**Text passage:**
▼
1.) Set a pile of high value food on the floor and get the dog to heel or loose leash walk around it? Do some sits and downs next to it? Recall directly to you, right past a temping treat on the ground?

2.) Can you throw her tug and have her hold a stay? Can you ask her to heel/LLW around it while it's sitting on the ground? Does she give eye contact while you move the toy around temptingly?

I would still pursue general impulse control to the highest level possible with this dog. It sounds like she has a great foundation to build on. Anything you can dream up that involves her choosing you over an available high value reward, teach her to do. Recalling over a "minefield" of scattered treats is a fun one too. 



starrysim said:


> What is it that causes leash reactivity to develop? Because, I'm afraid she's starting to be reactive toward humans too. We've had her since February, and she was a farm dog, so she had never been on a leash until we took her home at 9 months old. In the 10 months we've had her, she's always been PERFECT with humans and kids, on or off leash. All the neighbourhood kids know her, and I always stop and let them play with her, give her treats, etc. In the summer I used to walk her around the kids' splash pad, where there was a whole crowd of kids and adults playing and running around. She's never been any less than perfect. However, in just the past week or so, I've noticed her whining a bit when she sees people on our walks, and sometimes lunging a bit as they pass. I've been getting her attention and giving her treats as we pass. I can't deal with another type of reactivity!! I have no idea what's triggering it in her, because nothing has changed, and she's been so perfect for so long (with humans, I mean. with dogs, it's been like this since day one).


There isn't really an answer for why reactivity generally occurs; it's going to vary between dog to dog. Most reactivity stems from fear or arousal (usually both, IME). It sounds like for her it's more arousal, and then leash frustrates her by preventing her from reaching her goal, and when she can't contain her excitement/frustration she bubbles over into barking and lunging. She then associates the leash with those feelings and begins to preemptively respond to her triggers that way. Dogs like this are kind of like a can of soda that you shake - too much arousal, nowhere for it to go because of the leash, eventually the bubbles burst out the top.

I would really encourage you to seek individual professional help; you've put a lot of work into this issue already and I'm sure any trainer would be delighted to work with such a dedicated owner. I really think an in-person evaluation would be useful and maybe necessary, since the behavior is beginning to escalate towards people as well. I know your already in a group obedience class but that's really not the venue to hammer out an issue like this. Do you like your instructor? Could they recommend you to someone? There's just only so much help we can give online.


----------



## legogirl (Jun 23, 2013)
▲
**Point-tracking data:**
▼
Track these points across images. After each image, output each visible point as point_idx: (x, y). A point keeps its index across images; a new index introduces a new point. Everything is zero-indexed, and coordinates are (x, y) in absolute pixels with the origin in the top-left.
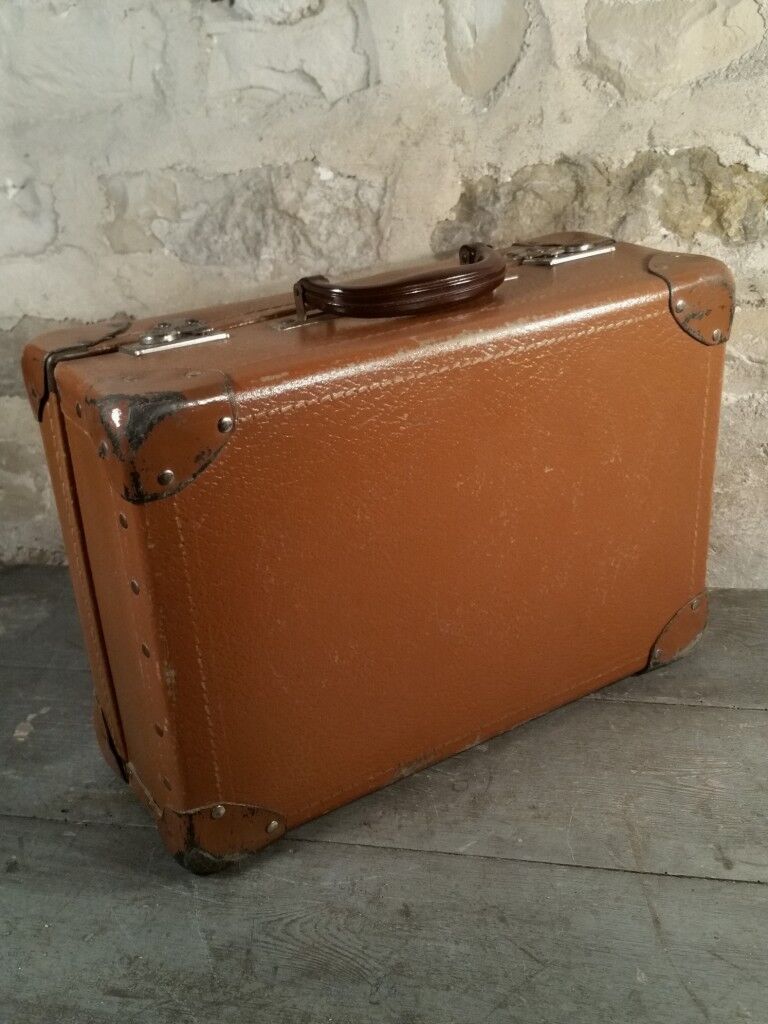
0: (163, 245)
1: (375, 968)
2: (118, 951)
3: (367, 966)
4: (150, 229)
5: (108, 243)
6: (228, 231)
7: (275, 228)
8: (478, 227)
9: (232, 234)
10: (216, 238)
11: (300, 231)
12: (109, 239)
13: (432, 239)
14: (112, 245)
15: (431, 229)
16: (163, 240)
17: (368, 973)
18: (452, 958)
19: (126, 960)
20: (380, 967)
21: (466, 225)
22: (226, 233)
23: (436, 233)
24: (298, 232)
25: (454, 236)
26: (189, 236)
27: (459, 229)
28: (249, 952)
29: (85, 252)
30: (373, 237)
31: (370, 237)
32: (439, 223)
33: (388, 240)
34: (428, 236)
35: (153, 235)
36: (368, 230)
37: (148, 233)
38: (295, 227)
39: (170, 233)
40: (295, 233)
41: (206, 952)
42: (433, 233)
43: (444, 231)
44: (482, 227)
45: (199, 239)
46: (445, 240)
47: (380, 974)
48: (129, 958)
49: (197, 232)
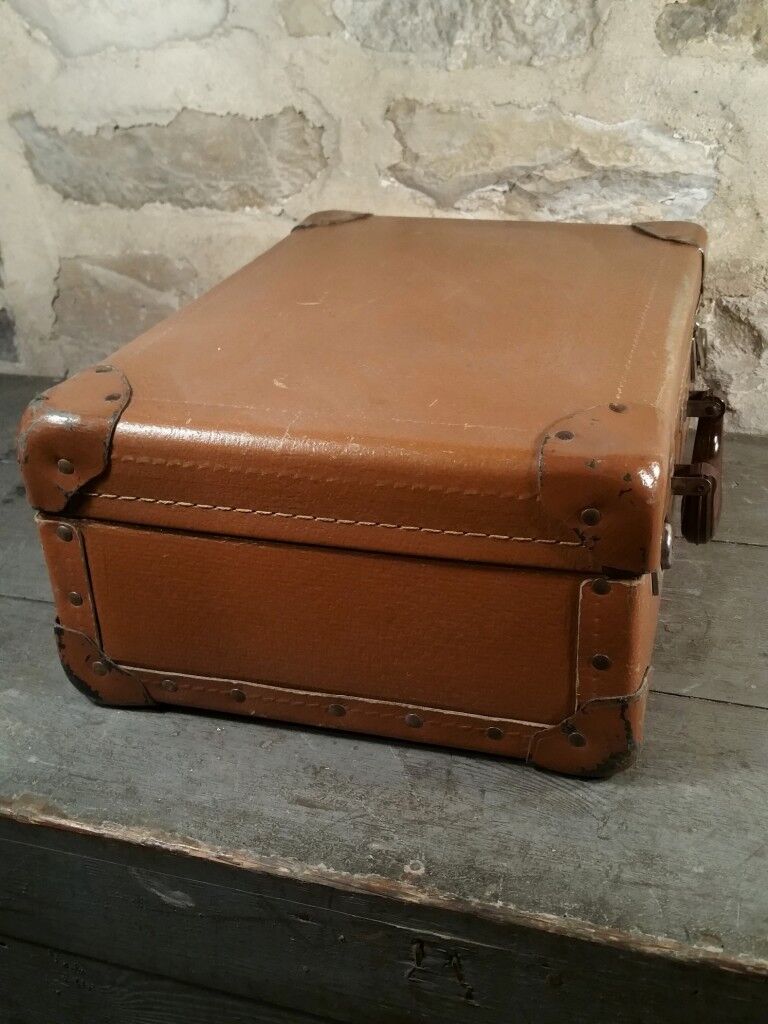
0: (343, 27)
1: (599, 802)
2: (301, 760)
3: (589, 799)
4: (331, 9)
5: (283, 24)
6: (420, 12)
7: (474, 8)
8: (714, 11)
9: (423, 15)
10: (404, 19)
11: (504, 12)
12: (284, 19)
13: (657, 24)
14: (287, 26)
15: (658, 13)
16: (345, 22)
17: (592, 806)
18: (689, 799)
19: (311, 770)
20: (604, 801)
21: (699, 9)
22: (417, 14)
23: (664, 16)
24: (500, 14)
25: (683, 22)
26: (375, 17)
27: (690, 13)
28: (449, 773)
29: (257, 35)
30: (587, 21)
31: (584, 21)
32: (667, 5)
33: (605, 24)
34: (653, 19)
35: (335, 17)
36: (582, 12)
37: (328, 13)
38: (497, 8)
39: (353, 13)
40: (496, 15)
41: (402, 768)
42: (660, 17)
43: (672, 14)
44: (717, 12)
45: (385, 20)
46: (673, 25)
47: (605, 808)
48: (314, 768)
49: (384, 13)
▲
▼
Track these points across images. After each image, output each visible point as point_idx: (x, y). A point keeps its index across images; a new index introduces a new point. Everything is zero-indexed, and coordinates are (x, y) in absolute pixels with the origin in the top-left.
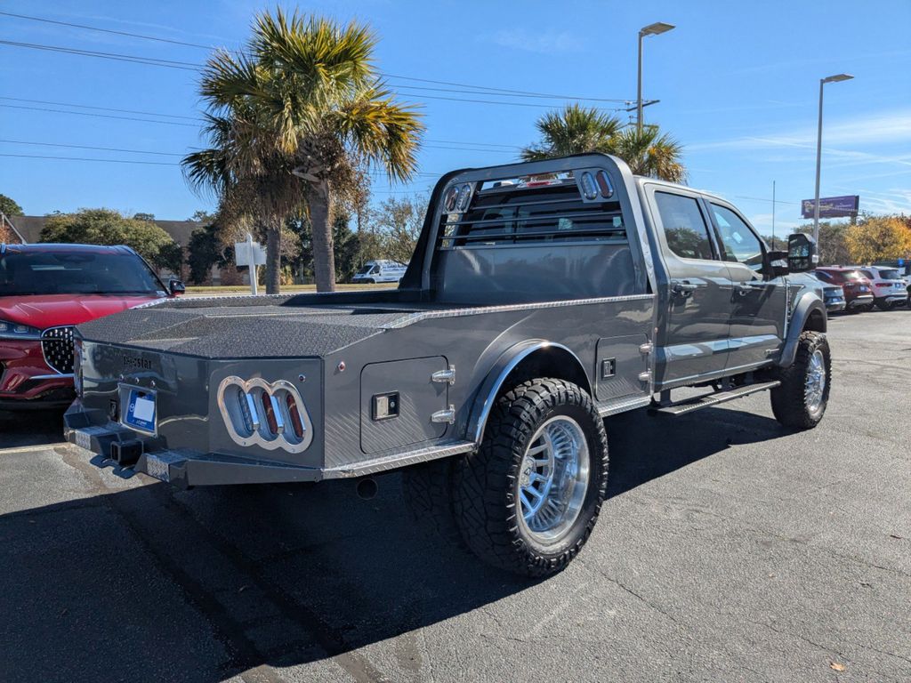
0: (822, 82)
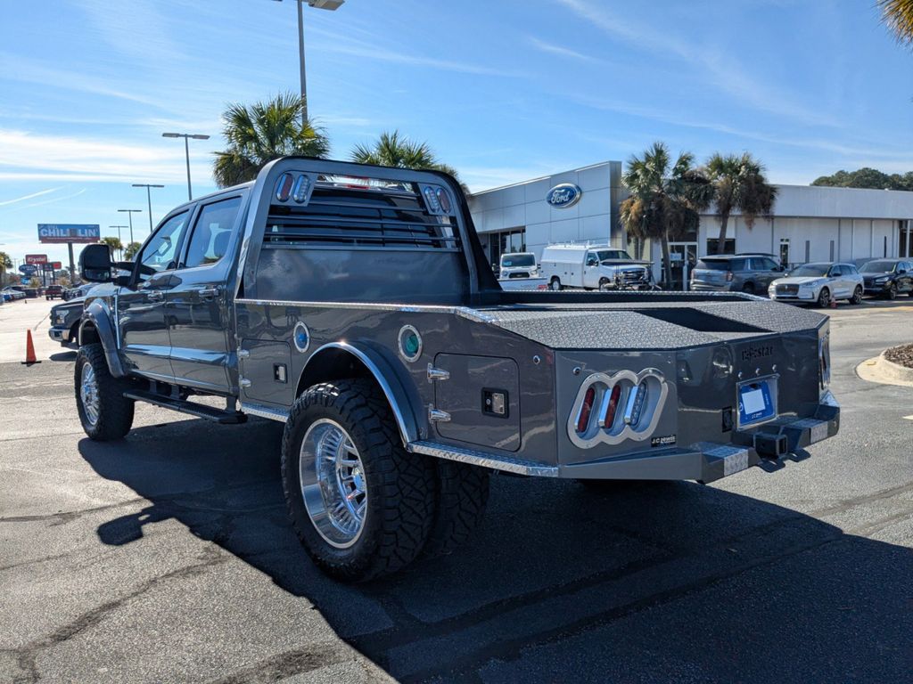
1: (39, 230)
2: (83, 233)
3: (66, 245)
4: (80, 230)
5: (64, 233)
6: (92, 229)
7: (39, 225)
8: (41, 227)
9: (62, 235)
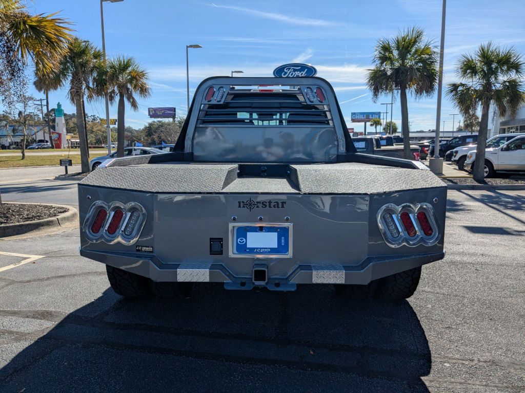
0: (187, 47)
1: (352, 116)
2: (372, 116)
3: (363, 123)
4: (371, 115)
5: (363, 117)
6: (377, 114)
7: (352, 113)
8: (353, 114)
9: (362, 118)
▲
▼
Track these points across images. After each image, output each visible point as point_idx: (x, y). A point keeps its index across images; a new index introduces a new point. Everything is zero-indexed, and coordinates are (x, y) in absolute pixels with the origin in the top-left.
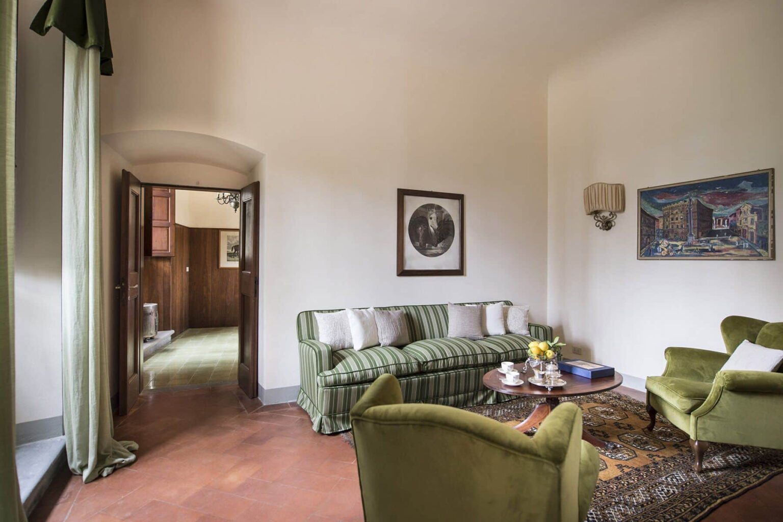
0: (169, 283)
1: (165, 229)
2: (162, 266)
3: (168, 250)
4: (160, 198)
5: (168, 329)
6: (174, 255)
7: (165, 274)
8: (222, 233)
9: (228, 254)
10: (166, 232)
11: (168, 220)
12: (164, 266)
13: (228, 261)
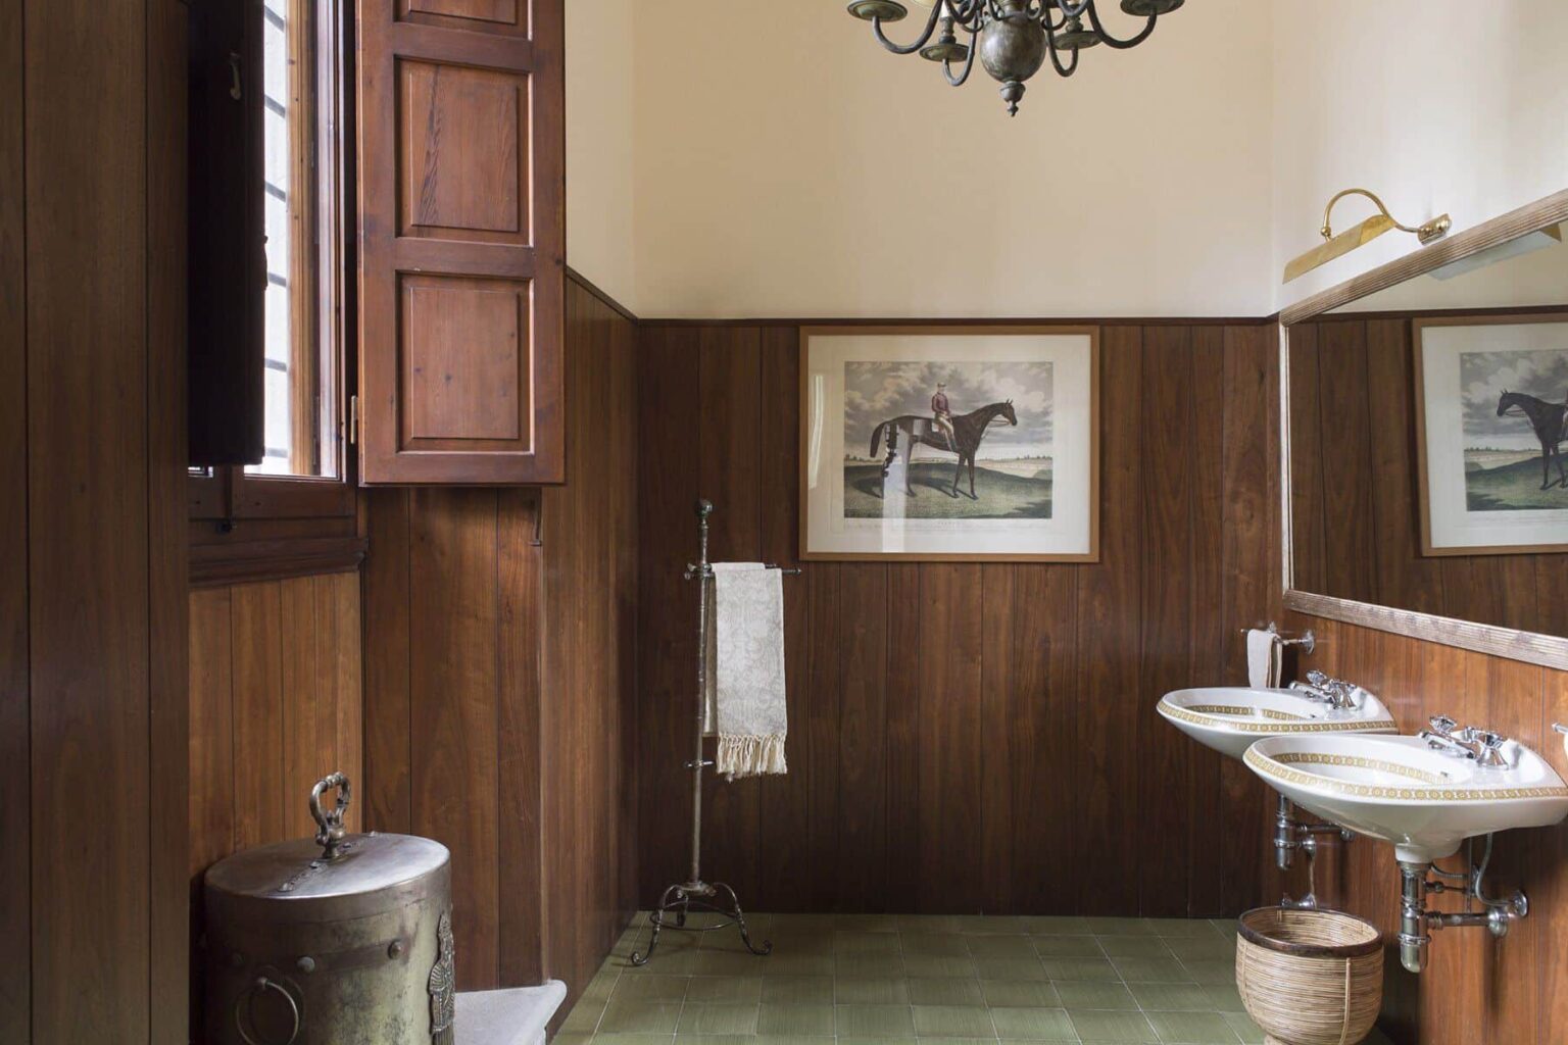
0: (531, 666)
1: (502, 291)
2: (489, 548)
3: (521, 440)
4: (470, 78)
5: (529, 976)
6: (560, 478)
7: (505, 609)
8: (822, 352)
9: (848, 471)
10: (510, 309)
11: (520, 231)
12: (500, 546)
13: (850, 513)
▲
**Task description:** Write the next part of the forum thread on dog impulse control and leash reactivity, picking up after its last line. None of the lines above are needed for this.

**Exercise answer:**
My dog Dottie came to me from a situation where she was crated 20-22 hours a day, so she had no socialization. The first thing I did was teach her the command "look at me." Every time she looked at me, I would click-treat. I did this inside, away from distractions. Eventually, she got to where she would automatically sit and look at me when I gave her the command. Then, when we went out on walks, the minute I saw another dog/person (she is reactive to dogs as well as people) I would have had look at me. I click-treat, for attention. Next, I would click-treat for glancing at the dog/person and looking back at me. I extended the time she looked at the dog/person, until she could just glance at it and then concentrate on me. So she learned that if she payed attention to me instead of barking she would get a treat. She now is to the point where she likes other dogs. She is still iffy about people, but she enjoys playing with dogs. This took about three months to get to this point, but it has really been worth it. I hope this helps some.


----------



## JeJo (Jul 29, 2013)

SydTheSpaniel said:


> Watching this thread, it seems like Sydney and I are in a never ending battle with reactivity. :/


I am watching as well; lots of good advice offered and I appreciate the shares. 

The times when other dogs just cannot be avoided is the worse, like in the vet's waiting room. The parking lot became our waiting room for her constant barking (where she then sat quietly). I felt like "one of those owners", having no control. Which I guess I am. *sigh* Kayla is so beautifully joyful and obedient at home. I have a lot of work to do to help make her the best she can be all around.


----------



## starrysim (Dec 2, 2012)

Well, at least I've determined that her leash pulling is coupled to her reactivity. My husband has been sayining how great she's been on their walks, but he walks her late at night when there aren't as many distractions, whereas I walk her after work when all the kids and bikes and dogs are out. Yesterday there was a bit of a drizzle, not enough to keep Luna from going out (she _hates_ going out in the rain, but isn't scared of storms or thunder at all), but enough that the sidewalks were deserted. We had a great walk, 90% on a loose leash, she didn't pull, and she paid attention to me. The previous day when I took her out during a normal weekend afternoon, she was whining and pulling pretty much 90% of the time, we did more stopping and training than walking.

Emily1188 - Thanks for the ideas for more impulse training. Some of those things I already do with her, but it's always good to get new ideas. I'm not very imaginative. I will ask my current obedience school about private lessions. There also seems to be a "Reactive Dog" class in the list on their website, but there is no description, info is "coming soon." I don't see it in their schedule, either.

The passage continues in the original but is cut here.